§ **Document segment**:

The sailors
at the Kronstadt naval base had long been a source of radical dissent.
Mutinies had taken place during the 1905 Revolution
and played an important role in persuading Nicholas
II to issue his
October Manifesto.
The Kronstadt
sailors were also active in the overthrow of Nicholas
II in the February
Revolution. A large number of the sailors were Bolsheviks
and during the October Revolution they
took control of the cruiser, Aurora,
and sailed it up the River Neva and opened fire on the Winter Palace.
By 1921
the Kronstadt sailors had become disillusioned with the Bolshevik
government. They were angry about the lack of democracy and the policy
of War Communism. On 28th February, 1921,
the crew of the battleship, Petropavlovsk,
passed a resolution calling for a return of full political freedoms.
Vladimir
Lenin denounced the Kronstadt Uprising as a plot instigated by
the White Army and their European supporters.
On 6th March, Leon Trotsky announced
that he was going to order the Red Army to
attack the Kronstadt sailors. However, it was not until the 17th March
that government forces were able to take control of Kronstadt. An
estimated 8,000 people (sailors and civilians) left Kronstadt and
went to live in Finland.
Official
figures suggest that 527 people were killed and 4,127 were wounded.
Historians who have studied the uprising believe that the total number
of casualties was much higher than this. According to Victor
Serge over 500 sailors at Kronstadt were executed for their part
in the rebellion.
(1)
Morgan Philips Price, Manchester
Guardian (17th July, 1917)

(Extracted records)
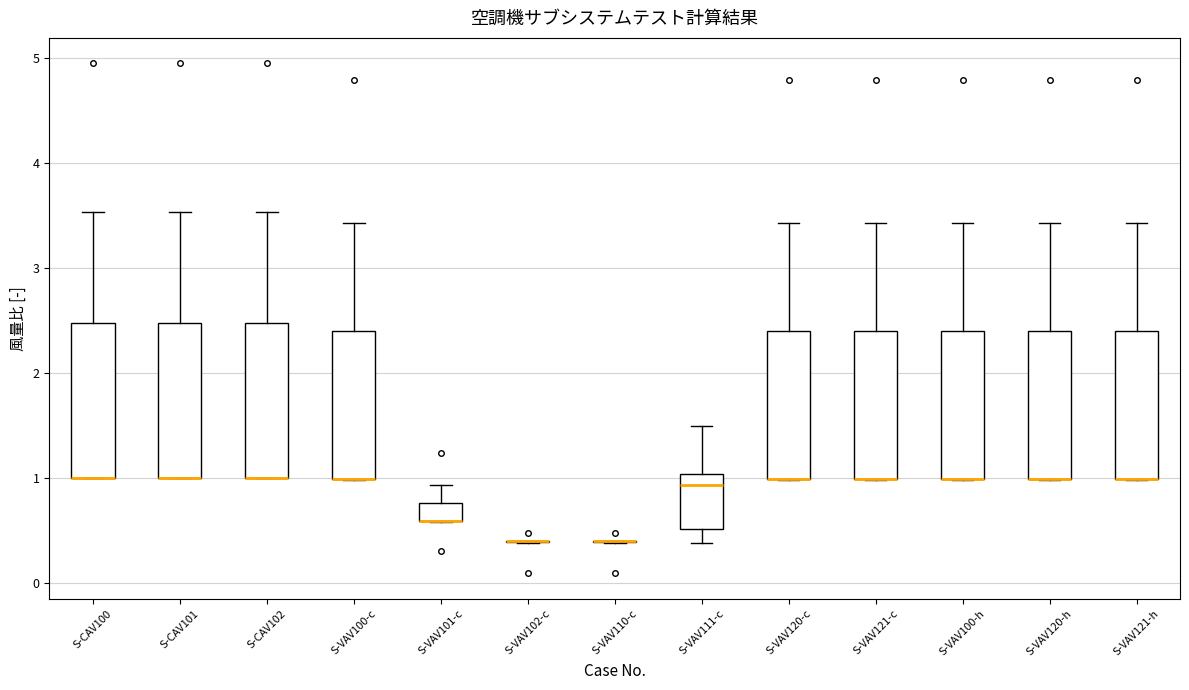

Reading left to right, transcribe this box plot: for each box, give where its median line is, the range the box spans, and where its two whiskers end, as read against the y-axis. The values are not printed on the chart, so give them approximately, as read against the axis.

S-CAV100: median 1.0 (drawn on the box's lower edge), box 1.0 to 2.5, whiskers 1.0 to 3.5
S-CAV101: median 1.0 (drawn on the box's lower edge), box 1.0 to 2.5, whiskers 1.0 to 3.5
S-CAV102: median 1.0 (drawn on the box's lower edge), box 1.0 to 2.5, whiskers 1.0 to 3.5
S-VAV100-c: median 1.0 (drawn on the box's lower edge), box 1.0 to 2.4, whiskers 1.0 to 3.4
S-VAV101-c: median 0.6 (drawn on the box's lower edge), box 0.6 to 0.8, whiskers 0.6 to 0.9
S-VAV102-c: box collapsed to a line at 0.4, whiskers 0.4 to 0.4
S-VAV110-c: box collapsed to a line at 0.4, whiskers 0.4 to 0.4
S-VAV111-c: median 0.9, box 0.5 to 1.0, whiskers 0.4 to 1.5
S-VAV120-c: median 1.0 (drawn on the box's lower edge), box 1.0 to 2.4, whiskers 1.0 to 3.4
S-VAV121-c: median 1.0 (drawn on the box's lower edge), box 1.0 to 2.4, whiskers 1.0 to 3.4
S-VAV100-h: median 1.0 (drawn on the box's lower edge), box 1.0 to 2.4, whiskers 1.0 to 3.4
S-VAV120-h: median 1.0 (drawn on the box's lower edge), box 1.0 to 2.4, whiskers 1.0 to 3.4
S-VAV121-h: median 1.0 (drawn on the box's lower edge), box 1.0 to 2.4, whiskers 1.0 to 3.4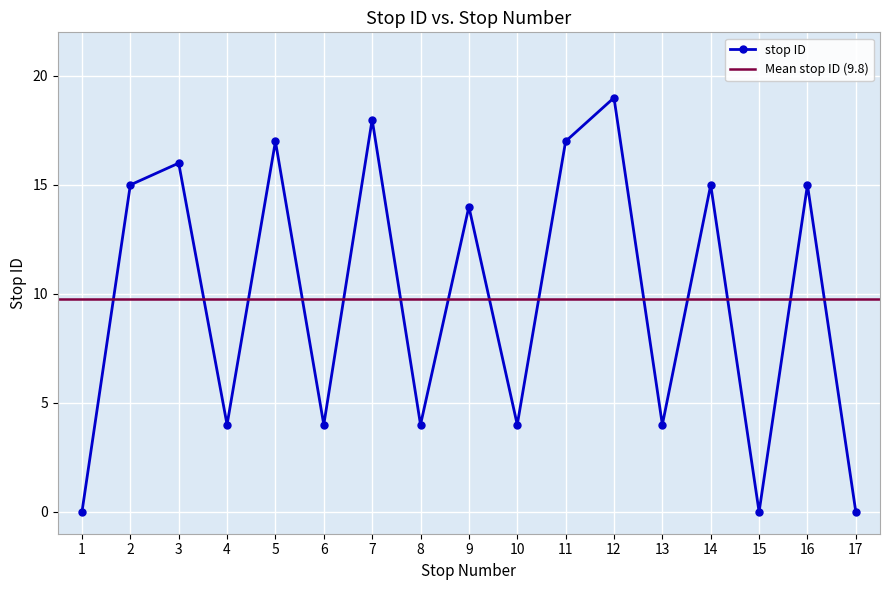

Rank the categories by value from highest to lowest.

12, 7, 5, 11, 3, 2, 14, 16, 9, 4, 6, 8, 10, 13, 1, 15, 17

§ **What to do**:
1 - Repeat the Kronstadt passage word for word from "On 6th March, Leon" to "live in Finland.".
2 - Carry on the Kronstadt passage from the point where it ends.
The rows have no connection to the Kronstadt passage.

§ **Answers provided**:
1 -
On 6th March, Leon Trotsky announced
that he was going to order the Red Army to
attack the Kronstadt sailors. However, it was not until the 17th March
that government forces were able to take control of Kronstadt. An
estimated 8,000 people (sailors and civilians) left Kronstadt and
went to live in Finland.

2 -
In a large
house in the main street I found the headquarters of the Kronstadt
Soviet. With some little misgiving I passed by the sentries and asked
to see the President. I was taken into a room, where I saw a young
man with a red badge on his coat looking through some papers, who
appeared to be a student. He had long hair and dreamy eyes, with a
far-off look of an idealist. This was the elected President of the
Kronstadt Workers', Soldiers' and Sailors Soviet.
"Be
seated," he said. "I suppose you have come down here from
Petrograd to see if all the stories about our terror are true. You
will probably have observed that there is nothing extraordinary going
on here; we are simply putting this place into order after the tyranny
and chaos of the late Tsarist regime. The workmen, soldiers and sailors
here find that they can do this job better by themselves than by leaving
it to people who call themselves democrats, but are really friends
of the old regime. That is why we have declared the Kronstadt Soviet
the supreme authority in the island."
"The
soldiers and sailors were treated on this island like dogs. They were
worked from early morning till late at night. They were not allowed
any recreations for fear that they would associate for political purposes.
Nowhere could you study the slavery system of capitalist imperialism
better than here. For the smallest misdemeanor a man was put in chains,
and if he was found with a Socialist pamphlet in his possession he
was shot."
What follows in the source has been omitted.